++++ Source document

Spain: Looking Back To The Future By GERRY DAWES
First Appeared in The Wine Enthusiast, Sept. 2002
Three-star restaurants, cultish boutique wines and appreciative, affluent consumers: europe’s gastronomic epicenter just may be shifting to España.
When I first began traveling the wine roads of Spain in the early 1970s, the state of Spanish wine and food was dramatically different than it is today. Most wineries were rustic and used time-honored, often ancient, techniques to vinify grapes and age their wines. They were imbued with the romance of Old Spain and were aged in old barrels, often in moldy, cobweb-laced, ancient caves. I loved tasting them. However, while some of the wines were excellent on the spot when served with down-to-earth Spanish food like milk-fed baby lamb chops grilled over vine cuttings, air-cured hams and artisan cheeses, many of the wines were not built to travel.
Back then, there were wonderful down-home restaurants with legendary regional dishes that were often the object of gastronomic pilgrimages by Spanish aficionados. The meals included roast suckling pig and lamb, black rice paellas, fat pochas beans cooked with country chorizo and quail, and shellfish hot off a flat grill. But many ordinary restaurants were plagued with poorly trained cooks using substandard cooking oils instead of the quality Spanish olive oil that gourmands so appreciate today.
In fact, many upscale restaurants often offered so-called “continental” cuisine that seemed designed to protect foreign tourists from the horrors of olive oil, garlic and other ingredients that are now highly regarded elements of the Mediterranean diet.
In those days I often wished that the Spaniards would figure out how to get those deeply flavored, ruby-colored Duero Valley wines—in Aranda de Duero, served in earthenware pitchers—in shape to sell in foreign markets. And those wonderful Manzanilla Sherries that I drank on Sanlúcar de Barrameda’s Bajo de Guía beach at sunset with exquisite grilled langostinos (giant prawns): Would we ever be able to get fresh Manzanilla in America? And what about those deeply flawed, but incredibly promising backcountry Priorato wines I drank with grilled rabbit and allioli in the 1980s?

++++++++
++++ Data excerpts

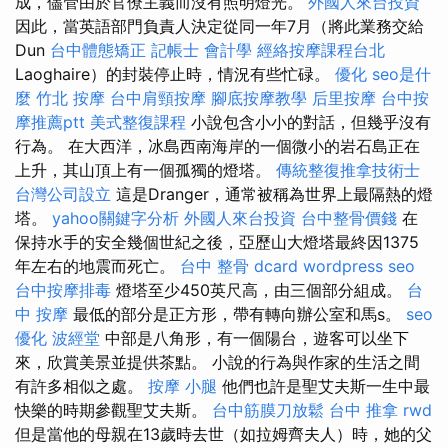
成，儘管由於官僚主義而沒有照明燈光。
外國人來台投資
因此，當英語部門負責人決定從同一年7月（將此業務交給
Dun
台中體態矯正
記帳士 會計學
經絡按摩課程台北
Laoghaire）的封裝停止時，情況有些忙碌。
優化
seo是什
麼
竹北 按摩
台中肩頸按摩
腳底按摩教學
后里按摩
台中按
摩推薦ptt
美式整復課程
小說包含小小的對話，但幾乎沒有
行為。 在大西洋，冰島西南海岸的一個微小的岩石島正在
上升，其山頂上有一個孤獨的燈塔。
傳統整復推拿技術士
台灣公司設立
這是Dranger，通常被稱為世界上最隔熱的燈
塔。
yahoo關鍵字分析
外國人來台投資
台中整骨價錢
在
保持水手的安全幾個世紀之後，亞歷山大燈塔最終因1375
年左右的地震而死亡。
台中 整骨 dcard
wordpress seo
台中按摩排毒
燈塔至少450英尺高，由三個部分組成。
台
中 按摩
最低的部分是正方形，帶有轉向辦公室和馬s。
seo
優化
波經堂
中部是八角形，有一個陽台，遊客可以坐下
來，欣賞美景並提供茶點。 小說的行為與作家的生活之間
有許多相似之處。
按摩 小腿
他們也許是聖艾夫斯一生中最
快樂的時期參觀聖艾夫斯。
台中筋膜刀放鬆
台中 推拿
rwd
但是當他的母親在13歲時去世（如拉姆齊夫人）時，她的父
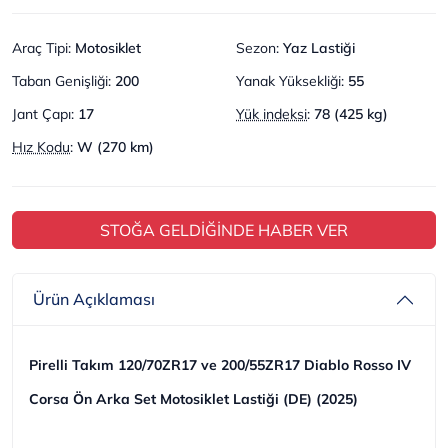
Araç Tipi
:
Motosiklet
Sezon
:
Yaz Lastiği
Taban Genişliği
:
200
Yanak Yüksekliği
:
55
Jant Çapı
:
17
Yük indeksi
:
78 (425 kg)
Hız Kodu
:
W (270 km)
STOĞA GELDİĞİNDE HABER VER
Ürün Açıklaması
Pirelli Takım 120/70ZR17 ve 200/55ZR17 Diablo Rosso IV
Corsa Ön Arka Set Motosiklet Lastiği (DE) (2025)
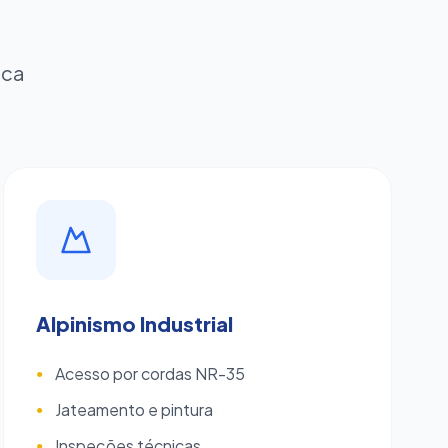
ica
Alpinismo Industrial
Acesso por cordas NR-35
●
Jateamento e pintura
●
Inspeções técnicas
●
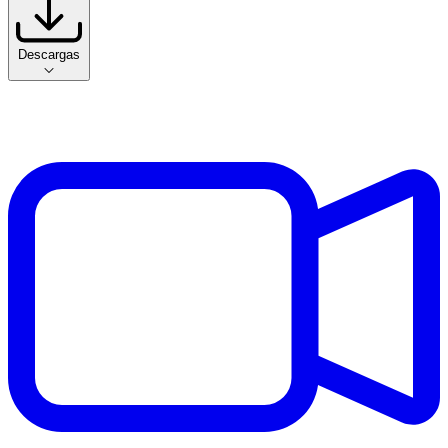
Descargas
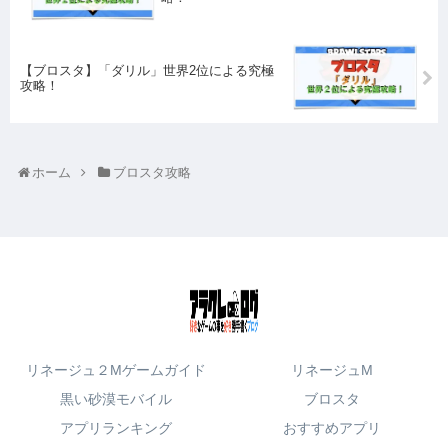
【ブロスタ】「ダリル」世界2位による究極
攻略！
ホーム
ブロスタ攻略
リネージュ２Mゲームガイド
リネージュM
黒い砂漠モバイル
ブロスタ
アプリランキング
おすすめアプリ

++++++++

Work request 1:
Copy the stretch from "In fact, many" through "in the 1980s?" in the article on Spanish wine and food, substituting "clay jugs" for "earthenware pitchers".
Work request 2:
Render this sentence from the article on Spanish wine and food in Spanish: "Most wineries were rustic and used time-honored, often ancient, techniques to vinify grapes and age their wines."

Exercise result 1:
In fact, many upscale restaurants often offered so-called “continental” cuisine that seemed designed to protect foreign tourists from the horrors of olive oil, garlic and other ingredients that are now highly regarded elements of the Mediterranean diet.
In those days I often wished that the Spaniards would figure out how to get those deeply flavored, ruby-colored Duero Valley wines—in Aranda de Duero, served in clay jugs—in shape to sell in foreign markets. And those wonderful Manzanilla Sherries that I drank on Sanlúcar de Barrameda’s Bajo de Guía beach at sunset with exquisite grilled langostinos (giant prawns): Would we ever be able to get fresh Manzanilla in America? And what about those deeply flawed, but incredibly promising backcountry Priorato wines I drank with grilled rabbit and allioli in the 1980s?

Exercise result 2:
La mayoría de las bodegas eran rústicas y empleaban técnicas consagradas por el tiempo, a menudo antiguas, para vinificar las uvas y criar sus vinos.